“You awake?” asked Doctor Muskrat. “Well, that fortune was yours. I asked the stars most particularly. They wouldn’t tell me anything about your mother, but from the way they’re smiling I feel sure you’re going to find her in the end. They did say that Slyfoot had gone across the pond, so you had better hurry to the bank and find the quail.”

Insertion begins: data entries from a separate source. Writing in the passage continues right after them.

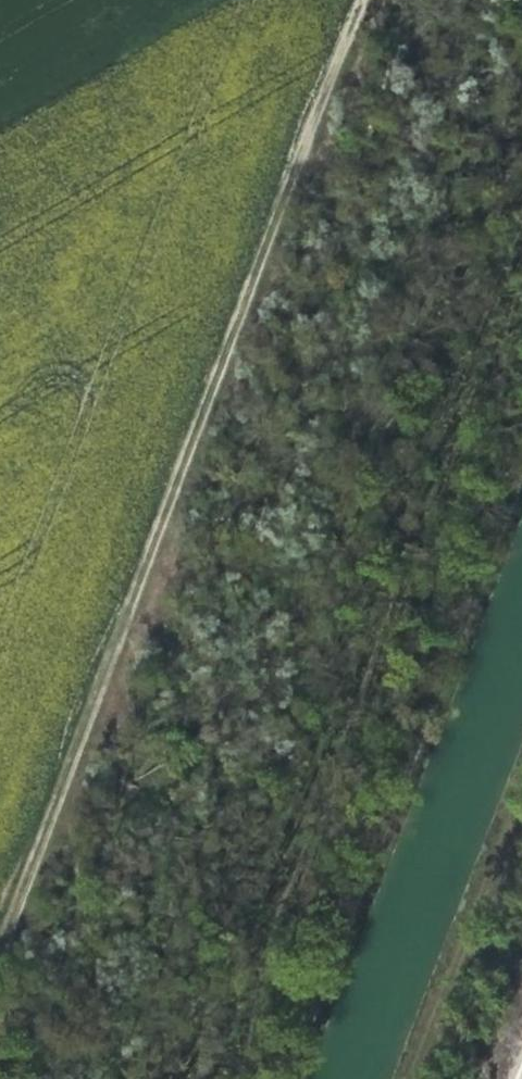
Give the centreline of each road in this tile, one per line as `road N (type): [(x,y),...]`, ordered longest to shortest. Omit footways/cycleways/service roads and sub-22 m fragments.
road 1 (track): [(0,938),(353,0)]
road 2 (track): [(521,466),(289,1078)]

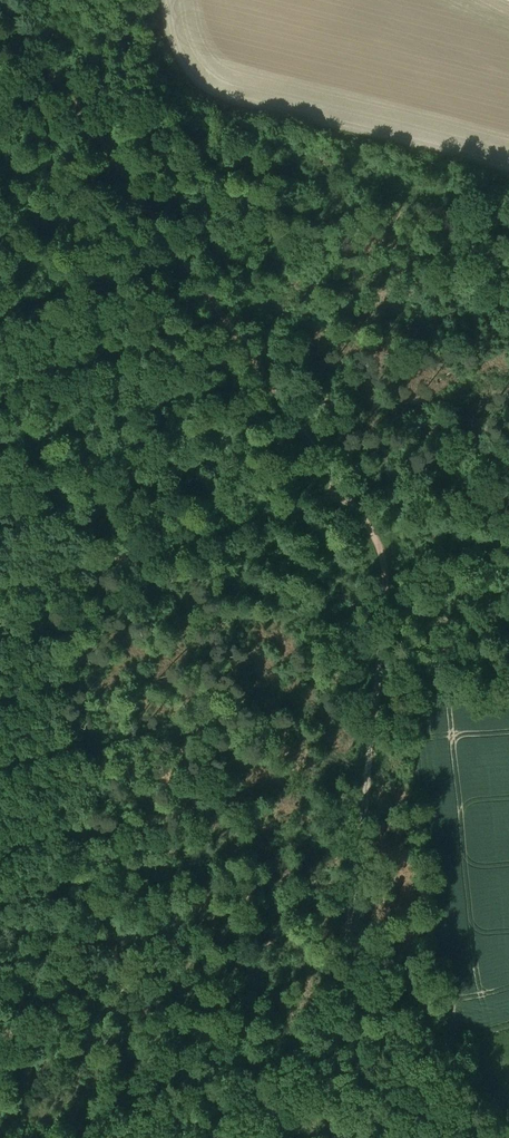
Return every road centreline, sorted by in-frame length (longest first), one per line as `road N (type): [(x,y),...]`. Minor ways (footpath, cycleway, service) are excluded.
road 1 (track): [(4,0),(386,547),(390,573),(327,1137)]
road 2 (track): [(0,588),(508,446)]
road 3 (track): [(508,681),(377,689)]

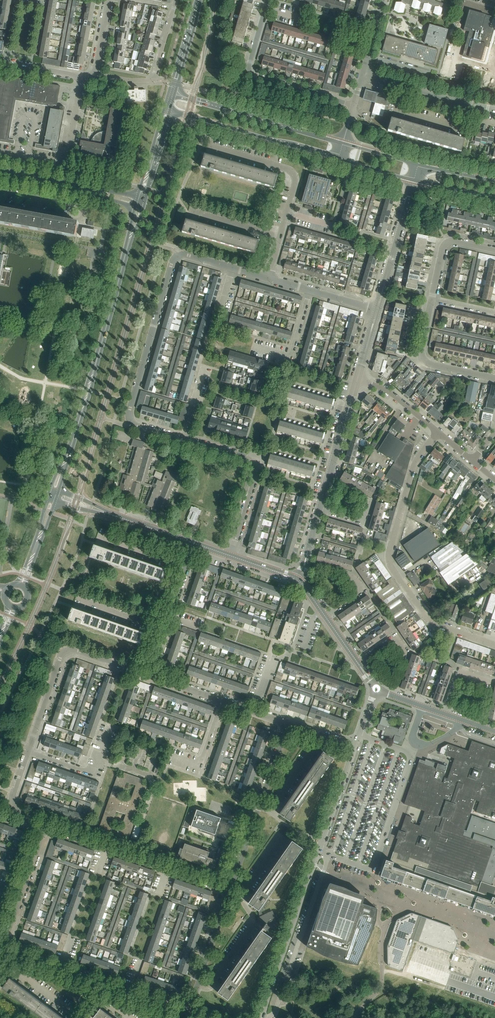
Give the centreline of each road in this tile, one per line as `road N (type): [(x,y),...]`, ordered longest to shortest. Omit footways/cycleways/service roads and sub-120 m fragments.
road 1 (tertiary): [(56,490),(140,202)]
road 2 (residential): [(262,1017),(355,745)]
road 3 (residential): [(233,268),(186,254),(172,263),(129,417),(183,439)]
road 4 (residential): [(455,632),(430,622),(388,556),(414,465),(437,432)]
road 5 (residential): [(147,675),(66,651),(28,750)]
road 6 (residential): [(183,439),(259,462),(231,556)]
road 7 (tertiary): [(168,111),(338,158)]
road 8 (tertiary): [(342,143),(173,93)]
road 9 (residential): [(354,105),(253,76),(266,7)]
road 10 (residential): [(279,239),(293,173),(211,147)]
road 11 (residential): [(319,511),(357,380)]
road 12 (residential): [(377,310),(414,180)]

Which last was strictly true and not magic at all, because the stars had danced very hard in Slyfoot’s ripples.
CHAPTER III
NIBBLE RABBIT TO THE RESCUE!
“Go up on the bank and find the quail,” Doctor Muskrat had advised. So Nibble Rabbit set out as obediently as possible, because he meant to do exactly what the nice old gentleman told him to, though he didn’t know something that had happened while he was taking his nap on the snug little raft among the reeds.

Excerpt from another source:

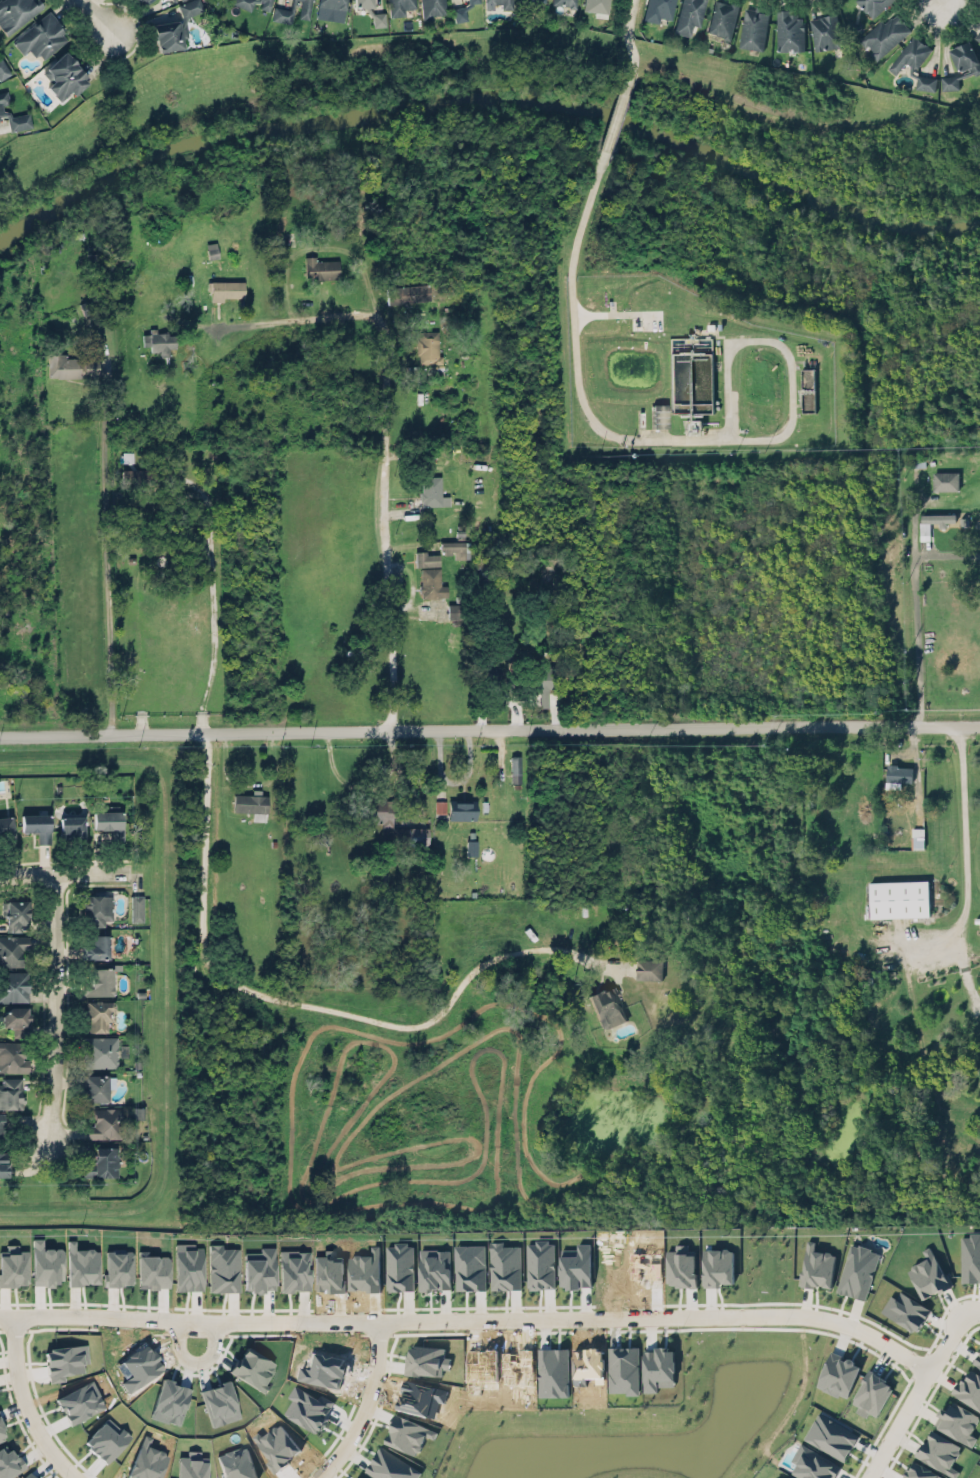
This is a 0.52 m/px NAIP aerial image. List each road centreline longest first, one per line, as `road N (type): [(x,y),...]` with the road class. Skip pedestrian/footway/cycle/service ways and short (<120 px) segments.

You see, Doctor Muskrat had heard the quail come fluttering down to the pond for their evening drink, and he remembered that Bob White has the kindest heart in the world. So he squealed, very softly. And Bob flew right out to see what he wanted.
“Look at this bunny,” whispered the doctor, pointing his paddle paw at Nibble. “Whatever am I going to do with him? I can’t take him into the underwater door to my own house, because he can’t dive. And if I make a hole in my roof it will leak, and besides it will be far too convenient for that clever mink, Slyfoot. He’d come right in by my regular tunnel if he didn’t know I was asleep with my teeth bared at the end of it. Couldn’t you look after him until morning?”
“Surely I will,” answered Bob White. “Send him along as soon as he wakes. I’ll have our Watch Bird keep an eye out for him.” And off he flew.
So Nibble was hopping ashore repeating to himself his fortune that the stars had told the doctor for him.
“By dusk and by dawn he shall travel alone
And all troubles are his excepting his own.”